Clinical Pharmacogenetics Implementation Consortium (CPIC) guidelines reflect expert consensus based on clinical evidence and peer-reviewed literature available at the time they are written and are intended only to assist clinicians in decision making, as well as to identify questions for further research. New evidence may have emerged since the time a guideline was submitted for publication. Guidelines are limited in scope and are not applicable to interventions or diseases not specifically identified. Guidelines do not account for all individual variation among patients and cannot be considered inclusive of all proper methods of care or exclusive of other treatments. It remains the responsibility of the healthcare provider to determine the best course of treatment for the patient. Adherence to any guideline is voluntary, with the ultimate determination regarding its application to be solely made by the clinician and the patient. CPIC assumes no responsibility for any injury to persons or damage to property related to any use of CPIC's guidelines, or for any errors or omissions.

Acknowledgments

We acknowledge the critical input of Mary Relling, Kelly Caudle, and members of the Clinical Pharmacogenetics Implementation Consortium (CPIC) of the Pharmacogenomics Research Network, funded by the National Institutes of Health. CPIC members are listed here: https://cpicpgx.org/members/.

    Conflicts of Interest

    J.A.J. is a consultant to United Health Group for their plans to begin implementing pharmacogenomics in clinical practice. S.A.S. is a paid employee of Sema4, which is a for-profit genetic testing company that offers pharmacogenetic testing. D.L.T. is a paid employee of Translational Software, which is a for-profit genetic testing company that offers pharmacogenetic testing. All other authors declared no competing interests for this work. As an Associate Editor for Clinical Pharmacology & Therapeutics, S.L.V.D. was not involved in the review or decision process for this paper.

    Funding

    This work was funded by the National Institutes of Health (NIH) for CPIC (R24GM115264 and U24HG010135), PharmGKB (U24HG010615), and PharmVar (R24 GM123930).
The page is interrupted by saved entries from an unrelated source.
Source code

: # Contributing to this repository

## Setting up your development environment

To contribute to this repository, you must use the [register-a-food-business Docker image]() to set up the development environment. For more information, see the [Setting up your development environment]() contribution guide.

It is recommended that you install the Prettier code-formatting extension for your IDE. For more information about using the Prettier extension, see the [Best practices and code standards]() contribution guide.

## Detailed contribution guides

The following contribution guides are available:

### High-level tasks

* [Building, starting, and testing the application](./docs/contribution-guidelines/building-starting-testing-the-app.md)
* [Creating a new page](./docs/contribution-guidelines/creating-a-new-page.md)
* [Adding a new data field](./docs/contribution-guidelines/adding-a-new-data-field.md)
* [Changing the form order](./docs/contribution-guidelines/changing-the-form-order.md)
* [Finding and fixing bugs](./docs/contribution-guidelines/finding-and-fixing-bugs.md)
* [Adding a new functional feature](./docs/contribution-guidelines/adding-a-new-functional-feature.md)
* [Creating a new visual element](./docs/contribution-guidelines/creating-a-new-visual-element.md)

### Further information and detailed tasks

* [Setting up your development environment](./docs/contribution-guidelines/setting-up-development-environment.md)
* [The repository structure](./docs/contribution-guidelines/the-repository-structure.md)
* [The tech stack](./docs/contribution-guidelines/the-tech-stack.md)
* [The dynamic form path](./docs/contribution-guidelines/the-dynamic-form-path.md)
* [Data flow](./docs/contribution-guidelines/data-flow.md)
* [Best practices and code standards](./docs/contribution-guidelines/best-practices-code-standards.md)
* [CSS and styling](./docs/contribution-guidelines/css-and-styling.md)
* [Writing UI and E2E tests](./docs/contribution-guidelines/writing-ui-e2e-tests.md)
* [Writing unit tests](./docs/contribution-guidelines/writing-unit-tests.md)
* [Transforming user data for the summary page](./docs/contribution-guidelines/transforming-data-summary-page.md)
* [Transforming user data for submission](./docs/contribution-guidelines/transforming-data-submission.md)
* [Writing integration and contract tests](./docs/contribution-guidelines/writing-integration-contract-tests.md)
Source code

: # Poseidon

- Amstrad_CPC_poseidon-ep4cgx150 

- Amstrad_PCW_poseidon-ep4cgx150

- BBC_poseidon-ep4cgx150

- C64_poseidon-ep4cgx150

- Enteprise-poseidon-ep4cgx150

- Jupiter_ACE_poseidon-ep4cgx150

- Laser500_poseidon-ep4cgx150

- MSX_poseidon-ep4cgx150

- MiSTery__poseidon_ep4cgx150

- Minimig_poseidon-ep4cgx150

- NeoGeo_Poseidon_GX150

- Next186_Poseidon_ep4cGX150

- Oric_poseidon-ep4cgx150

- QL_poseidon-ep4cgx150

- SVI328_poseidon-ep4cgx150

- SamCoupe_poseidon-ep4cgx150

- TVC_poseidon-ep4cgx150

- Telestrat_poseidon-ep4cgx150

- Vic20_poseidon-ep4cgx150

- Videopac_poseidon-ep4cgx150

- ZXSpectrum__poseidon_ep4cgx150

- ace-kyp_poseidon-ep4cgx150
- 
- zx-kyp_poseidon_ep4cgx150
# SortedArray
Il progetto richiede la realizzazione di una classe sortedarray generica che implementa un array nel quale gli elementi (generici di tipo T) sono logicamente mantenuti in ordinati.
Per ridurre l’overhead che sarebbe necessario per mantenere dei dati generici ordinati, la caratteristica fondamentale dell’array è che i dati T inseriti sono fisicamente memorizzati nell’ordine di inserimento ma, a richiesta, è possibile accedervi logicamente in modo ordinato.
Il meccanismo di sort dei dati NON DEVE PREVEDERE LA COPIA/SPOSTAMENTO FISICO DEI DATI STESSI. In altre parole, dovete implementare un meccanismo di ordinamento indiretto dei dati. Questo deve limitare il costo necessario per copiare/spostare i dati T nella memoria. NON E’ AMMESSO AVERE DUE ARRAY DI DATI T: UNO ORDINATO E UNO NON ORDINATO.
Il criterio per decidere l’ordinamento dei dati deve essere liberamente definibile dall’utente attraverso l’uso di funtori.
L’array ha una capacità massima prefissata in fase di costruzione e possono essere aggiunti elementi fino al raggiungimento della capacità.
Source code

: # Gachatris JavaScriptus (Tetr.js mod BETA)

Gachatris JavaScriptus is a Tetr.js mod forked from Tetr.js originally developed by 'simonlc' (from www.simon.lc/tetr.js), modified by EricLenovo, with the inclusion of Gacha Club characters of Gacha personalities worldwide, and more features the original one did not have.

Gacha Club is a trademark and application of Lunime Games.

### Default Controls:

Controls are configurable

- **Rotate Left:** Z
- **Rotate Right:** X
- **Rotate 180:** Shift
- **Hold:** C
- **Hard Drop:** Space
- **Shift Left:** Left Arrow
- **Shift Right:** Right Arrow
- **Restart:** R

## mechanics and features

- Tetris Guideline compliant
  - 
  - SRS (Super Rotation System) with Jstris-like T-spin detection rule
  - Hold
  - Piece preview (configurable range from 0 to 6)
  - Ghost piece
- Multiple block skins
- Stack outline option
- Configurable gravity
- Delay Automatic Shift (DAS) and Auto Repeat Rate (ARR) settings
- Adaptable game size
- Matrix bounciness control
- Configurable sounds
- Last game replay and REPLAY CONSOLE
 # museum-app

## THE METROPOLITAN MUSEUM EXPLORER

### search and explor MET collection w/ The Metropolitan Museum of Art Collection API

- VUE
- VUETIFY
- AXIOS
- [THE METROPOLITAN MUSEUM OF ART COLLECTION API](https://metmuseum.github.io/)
The content is solely the responsibility of the authors and does not necessarily represent the official views of the NIH. Additional grant funding includes NIH IGNITE Network (NIH U01 HG007269) (J.A.J., J.J.L., L.H.C.) and U01 HG007762, R01 GM121707, and R01 GM078501 (Z.D.); GM 0NIH-NCATS UL1TR001427 (L.H.C.); CANSEARCH foundation, Switzerland (C.R.S.U.); Robert Bosch Stiftung, Stuttgart, Germany (M.S.); Innovation in Regulatory Science Award 1015006 from the Burroughs Wellcome Fund (S.L.V.D.); 1K23DK115827-01A1 and the North American Society for Pediatric Gastroenterology, Hepatology, and Nutrition Foundation (V.S.); and the EU H2020 UPGx grant 668353 (M.S.).